Schreibe bitte die Fortsetzung des Textes über die documenta 12 in Kassel und knüpfe an seinen letzten Satz an.

> TEXTAUSZUG

=-=-=-=-=

Freitag, 13. Juli 2007
und man lernt nie aus.
(Pressetext documenta 12)
Kassel wird aus dem Zugereisten nachvollziehbaren Gründen seiner Innenstadtarchitektur wegen weitaus weniger gerühmt, denn der 100 tollen Tage, die alle fünf Jahre die hessische Residenzstadt zum Nabel der Kunstwelt machen. Aus den dort bekanntlich sich ansammelnden Fusseln soll sozusagen Gold gesponnen und bar jeder zwingenden oder bloß störenden Form zur Märchenstunde verwoben werden, bei der allerlei Spezereien und wunderschöne Prinzessinnen, aber auch groteske Monstren und Unglückseligkeiten zu entdecken sind. Scheherazade war dieses Mal Roger M. Buergel, der zusammen mit seiner Lebenspartnerin Ruth Noack die documenta 12 zusammengestellt hat.
Obgleich ausgerüstet mit der Buergelmaschine zum besseren Verständnis (via artblog), befiel mich am Ende eines Ausstellungsmarathons der Schwindel und es ging mir wie Timm Ulrichs: "Ich kann keine Kunst mehr sehen".

=-=-=-=-=

> ERFASSTE DATEN
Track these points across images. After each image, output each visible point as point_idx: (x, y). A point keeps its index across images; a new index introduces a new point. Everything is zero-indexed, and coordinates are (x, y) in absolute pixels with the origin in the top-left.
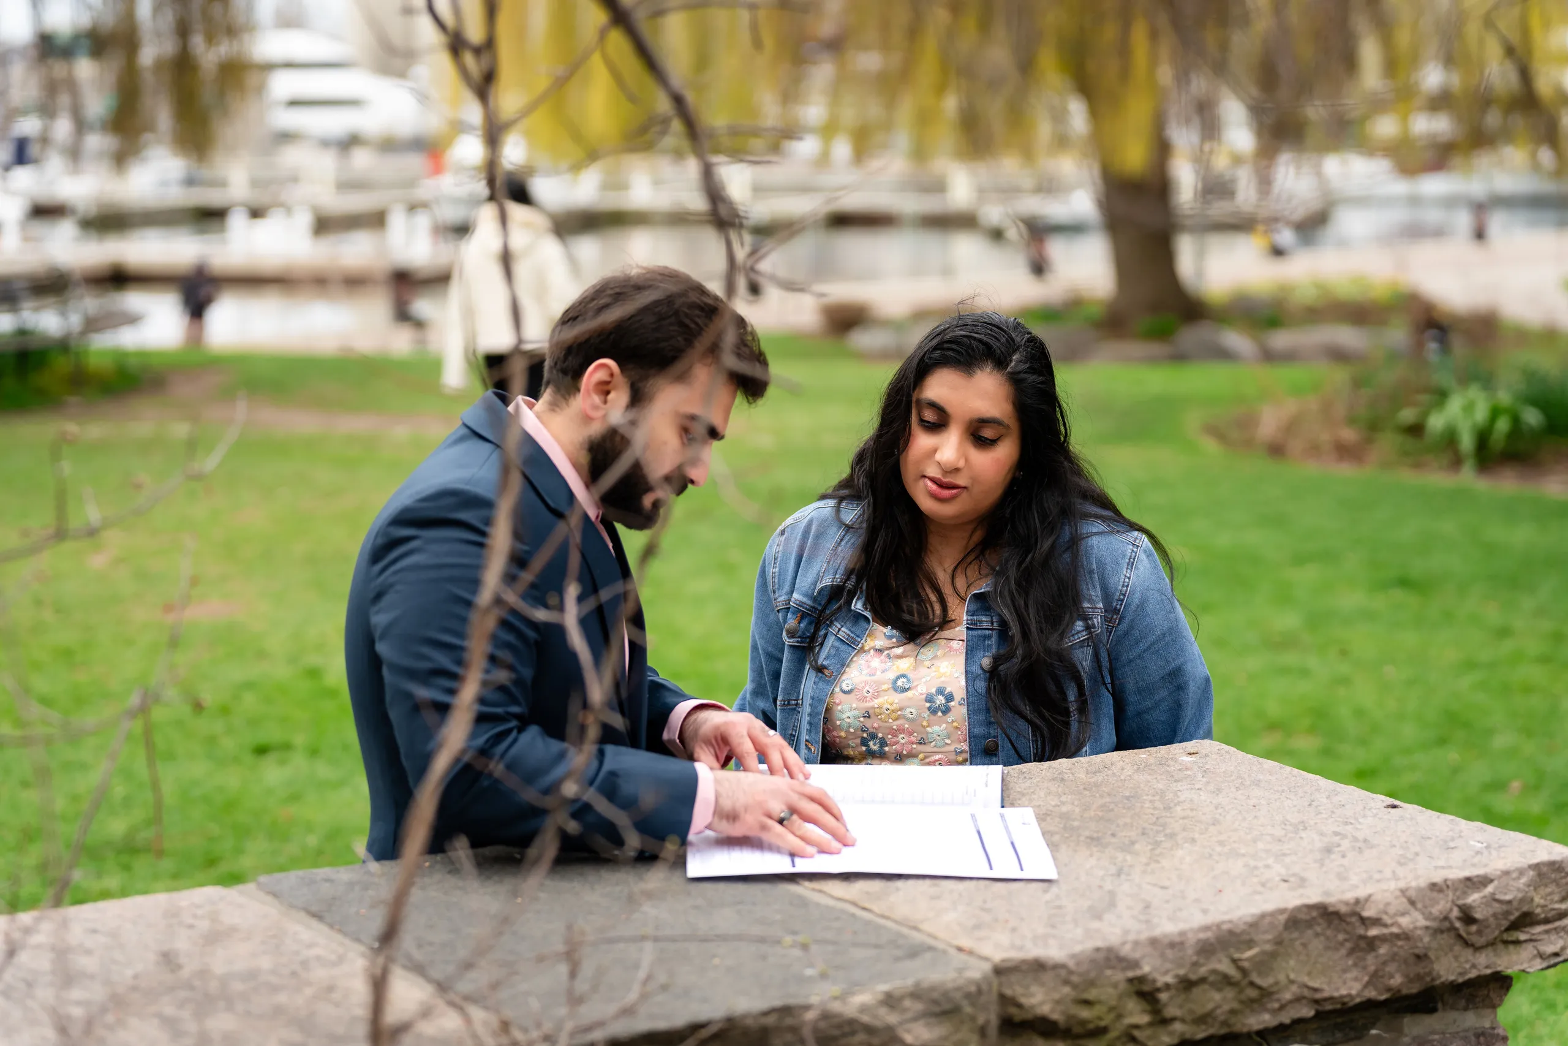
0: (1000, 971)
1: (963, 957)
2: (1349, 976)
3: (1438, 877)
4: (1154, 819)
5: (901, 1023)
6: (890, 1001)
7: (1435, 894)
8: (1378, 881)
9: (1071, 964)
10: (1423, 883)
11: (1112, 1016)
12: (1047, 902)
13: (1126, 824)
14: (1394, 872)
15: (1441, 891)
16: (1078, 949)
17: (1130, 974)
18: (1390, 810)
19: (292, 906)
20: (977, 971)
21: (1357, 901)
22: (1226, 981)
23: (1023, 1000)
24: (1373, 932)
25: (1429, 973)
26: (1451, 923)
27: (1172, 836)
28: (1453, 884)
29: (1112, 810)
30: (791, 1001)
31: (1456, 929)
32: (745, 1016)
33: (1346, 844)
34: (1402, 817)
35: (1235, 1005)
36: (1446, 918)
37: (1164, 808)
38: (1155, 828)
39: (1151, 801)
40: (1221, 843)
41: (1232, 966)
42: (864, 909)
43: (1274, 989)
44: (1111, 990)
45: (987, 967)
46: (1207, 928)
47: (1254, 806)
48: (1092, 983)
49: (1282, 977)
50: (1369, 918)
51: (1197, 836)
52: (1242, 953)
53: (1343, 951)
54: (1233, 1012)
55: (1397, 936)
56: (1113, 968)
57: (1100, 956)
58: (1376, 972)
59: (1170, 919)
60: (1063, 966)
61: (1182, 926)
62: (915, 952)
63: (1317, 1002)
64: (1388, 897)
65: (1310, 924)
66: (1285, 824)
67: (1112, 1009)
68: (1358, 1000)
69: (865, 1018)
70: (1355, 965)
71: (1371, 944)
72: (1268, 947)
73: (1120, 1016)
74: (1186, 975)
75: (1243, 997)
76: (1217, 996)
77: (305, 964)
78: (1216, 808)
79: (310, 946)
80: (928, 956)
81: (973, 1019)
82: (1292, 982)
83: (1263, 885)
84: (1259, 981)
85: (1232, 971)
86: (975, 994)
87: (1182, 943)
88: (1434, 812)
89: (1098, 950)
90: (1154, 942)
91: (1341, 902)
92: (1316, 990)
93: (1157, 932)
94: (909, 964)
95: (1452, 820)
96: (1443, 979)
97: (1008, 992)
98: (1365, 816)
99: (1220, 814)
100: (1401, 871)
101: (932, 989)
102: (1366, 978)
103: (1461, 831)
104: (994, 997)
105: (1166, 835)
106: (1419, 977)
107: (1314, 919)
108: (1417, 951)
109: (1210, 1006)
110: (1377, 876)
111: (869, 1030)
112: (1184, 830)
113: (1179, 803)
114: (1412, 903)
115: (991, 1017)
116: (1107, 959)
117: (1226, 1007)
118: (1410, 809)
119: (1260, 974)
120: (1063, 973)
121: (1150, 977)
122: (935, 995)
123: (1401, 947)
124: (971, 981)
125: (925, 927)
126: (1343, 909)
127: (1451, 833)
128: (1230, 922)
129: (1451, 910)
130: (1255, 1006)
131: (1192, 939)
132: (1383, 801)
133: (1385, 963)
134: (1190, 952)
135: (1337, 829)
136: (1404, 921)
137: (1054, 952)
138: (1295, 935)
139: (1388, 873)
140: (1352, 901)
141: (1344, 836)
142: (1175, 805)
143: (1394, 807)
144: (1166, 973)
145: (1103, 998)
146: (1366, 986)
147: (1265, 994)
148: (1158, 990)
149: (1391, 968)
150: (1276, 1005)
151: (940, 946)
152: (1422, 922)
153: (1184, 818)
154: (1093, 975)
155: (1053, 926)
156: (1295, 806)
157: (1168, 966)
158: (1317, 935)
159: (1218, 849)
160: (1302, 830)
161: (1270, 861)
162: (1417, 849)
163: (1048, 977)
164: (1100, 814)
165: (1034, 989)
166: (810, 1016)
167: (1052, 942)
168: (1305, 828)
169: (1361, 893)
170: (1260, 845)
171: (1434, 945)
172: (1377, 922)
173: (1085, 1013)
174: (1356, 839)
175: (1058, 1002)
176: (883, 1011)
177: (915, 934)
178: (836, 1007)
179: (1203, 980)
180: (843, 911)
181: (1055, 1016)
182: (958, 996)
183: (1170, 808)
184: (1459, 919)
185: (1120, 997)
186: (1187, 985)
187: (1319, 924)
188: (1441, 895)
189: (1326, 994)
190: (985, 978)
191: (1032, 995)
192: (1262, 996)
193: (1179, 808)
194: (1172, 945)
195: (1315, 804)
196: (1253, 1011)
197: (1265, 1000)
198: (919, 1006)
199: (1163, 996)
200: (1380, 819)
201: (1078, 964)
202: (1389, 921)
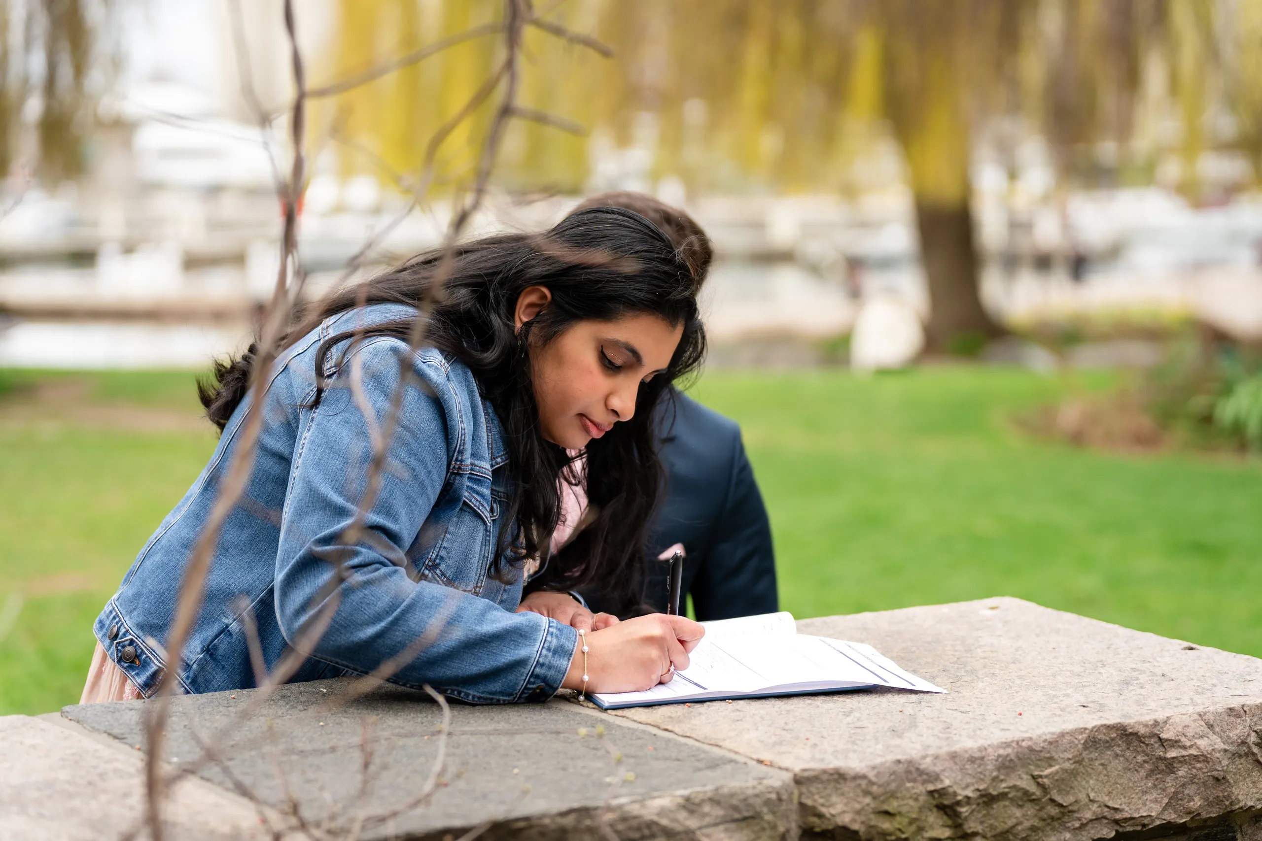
0: (799, 781)
1: (763, 768)
2: (1149, 797)
3: (1235, 703)
4: (956, 659)
5: (700, 828)
6: (690, 805)
7: (1232, 719)
8: (1176, 706)
9: (871, 775)
10: (1220, 707)
11: (913, 828)
12: (849, 724)
13: (927, 663)
14: (1191, 699)
15: (1238, 716)
16: (878, 761)
17: (931, 787)
18: (1187, 651)
19: (94, 730)
20: (777, 780)
21: (1156, 723)
22: (1027, 797)
23: (824, 810)
24: (1172, 754)
25: (1228, 797)
26: (1249, 747)
27: (973, 672)
28: (1250, 710)
29: (914, 652)
30: (590, 803)
31: (1254, 754)
32: (543, 816)
33: (1143, 678)
34: (1199, 656)
35: (1036, 822)
36: (1244, 743)
37: (965, 651)
38: (956, 666)
39: (952, 645)
40: (1020, 677)
41: (1032, 782)
42: (666, 730)
43: (1075, 808)
44: (911, 802)
45: (787, 777)
46: (1007, 745)
47: (1054, 649)
48: (893, 795)
49: (1082, 796)
50: (1167, 740)
51: (997, 672)
52: (1042, 771)
53: (1143, 773)
54: (1033, 829)
55: (1196, 758)
56: (914, 781)
57: (901, 768)
58: (1176, 793)
59: (969, 737)
60: (864, 777)
61: (981, 742)
62: (714, 764)
63: (1117, 822)
64: (1187, 720)
65: (1109, 744)
66: (1084, 663)
67: (912, 821)
68: (1158, 823)
69: (664, 822)
70: (1155, 786)
71: (1170, 766)
72: (1067, 765)
73: (921, 829)
74: (985, 790)
75: (1043, 814)
76: (1018, 813)
77: (102, 776)
78: (1017, 650)
79: (110, 761)
80: (728, 767)
81: (774, 827)
82: (1092, 801)
83: (1063, 710)
84: (1059, 799)
85: (1032, 788)
86: (776, 802)
87: (982, 758)
88: (1230, 653)
89: (899, 762)
90: (954, 756)
91: (1140, 723)
92: (1116, 809)
93: (957, 747)
94: (709, 773)
95: (1248, 659)
96: (1241, 804)
97: (809, 802)
98: (1162, 656)
99: (1020, 655)
100: (1198, 699)
101: (732, 795)
102: (1166, 801)
103: (1257, 668)
104: (795, 806)
105: (967, 671)
106: (1218, 801)
107: (1113, 739)
108: (1215, 773)
109: (1010, 823)
110: (1176, 703)
111: (667, 832)
112: (984, 667)
113: (980, 647)
114: (1210, 727)
115: (792, 825)
116: (908, 772)
117: (1027, 824)
118: (1206, 651)
119: (1060, 791)
120: (864, 783)
121: (951, 790)
122: (735, 802)
123: (1200, 769)
124: (772, 789)
125: (726, 744)
126: (1142, 731)
127: (1248, 669)
128: (1031, 739)
129: (1249, 735)
130: (1056, 824)
131: (992, 754)
132: (1180, 645)
133: (1183, 785)
134: (990, 767)
135: (1134, 666)
136: (1202, 743)
137: (854, 764)
138: (1095, 755)
139: (1186, 700)
140: (1151, 723)
141: (1142, 672)
142: (976, 648)
143: (1191, 649)
144: (967, 786)
145: (904, 809)
146: (1164, 809)
147: (1066, 811)
148: (958, 803)
149: (1190, 790)
150: (1077, 825)
151: (741, 759)
152: (1220, 745)
153: (985, 658)
154: (893, 786)
155: (854, 743)
156: (1093, 649)
157: (969, 780)
158: (1117, 756)
159: (1018, 682)
160: (1102, 667)
161: (1069, 691)
162: (1214, 681)
163: (848, 787)
164: (903, 655)
165: (834, 799)
166: (609, 817)
167: (852, 755)
168: (1104, 666)
169: (1160, 716)
170: (1060, 679)
171: (1232, 768)
172: (1175, 743)
173: (886, 825)
174: (1153, 674)
175: (858, 812)
176: (682, 815)
177: (715, 750)
178: (635, 809)
179: (1003, 796)
180: (644, 732)
181: (855, 827)
182: (758, 802)
183: (970, 650)
184: (1257, 744)
185: (921, 809)
186: (988, 799)
187: (1119, 746)
188: (1239, 720)
189: (1127, 815)
190: (785, 786)
191: (832, 805)
192: (1063, 814)
193: (979, 651)
194: (972, 760)
195: (1113, 647)
196: (1053, 829)
197: (1066, 819)
198: (719, 812)
199: (964, 810)
200: (1177, 658)
201: (878, 775)
202: (1188, 744)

=-=-=-=-=

> ANTWORT FOLGT
Auf der Fahrt ins Kunstfantasialand hatte ich übrigens im ICE eine nette Zufallsbegegnung. Ich grüble erst, was grinst mich diese attraktive junge Dame über die Sitzreihen hinweg an, habe ich was im Gesicht? Und denke noch, die erinnert mich an eine Bloggerin, aber (Elementary, Watson!) kann ja gar nicht sein: Im Zug gibt es ja gar kein Internet! Haha. War aber doch so, und nun will bestimmt einer kommentieren mit: "So klein ist die Welt."
Nachdem ich die letzten Jahrzehnte Tage mit Schulungen, einigen Partien Bullshit-Bingo, Schulungen, Projektarbeit, Schulungen und Dingen verbracht habe, die ungefähr so nötig wären wie Blasen an den Füßen vor einem Ausstellungsbesuch, sehe ich andererseits so etwas wie fluoreszierendes Licht am Ende des Tunnels. Ich könnte dann das ein oder andere aus der schönen Stadt Kassel berichten. Demnächst.
Ich schreibe das jetzt aber erstmal nur heimlich in die Nacht. Dann entdeckt das so leicht keiner.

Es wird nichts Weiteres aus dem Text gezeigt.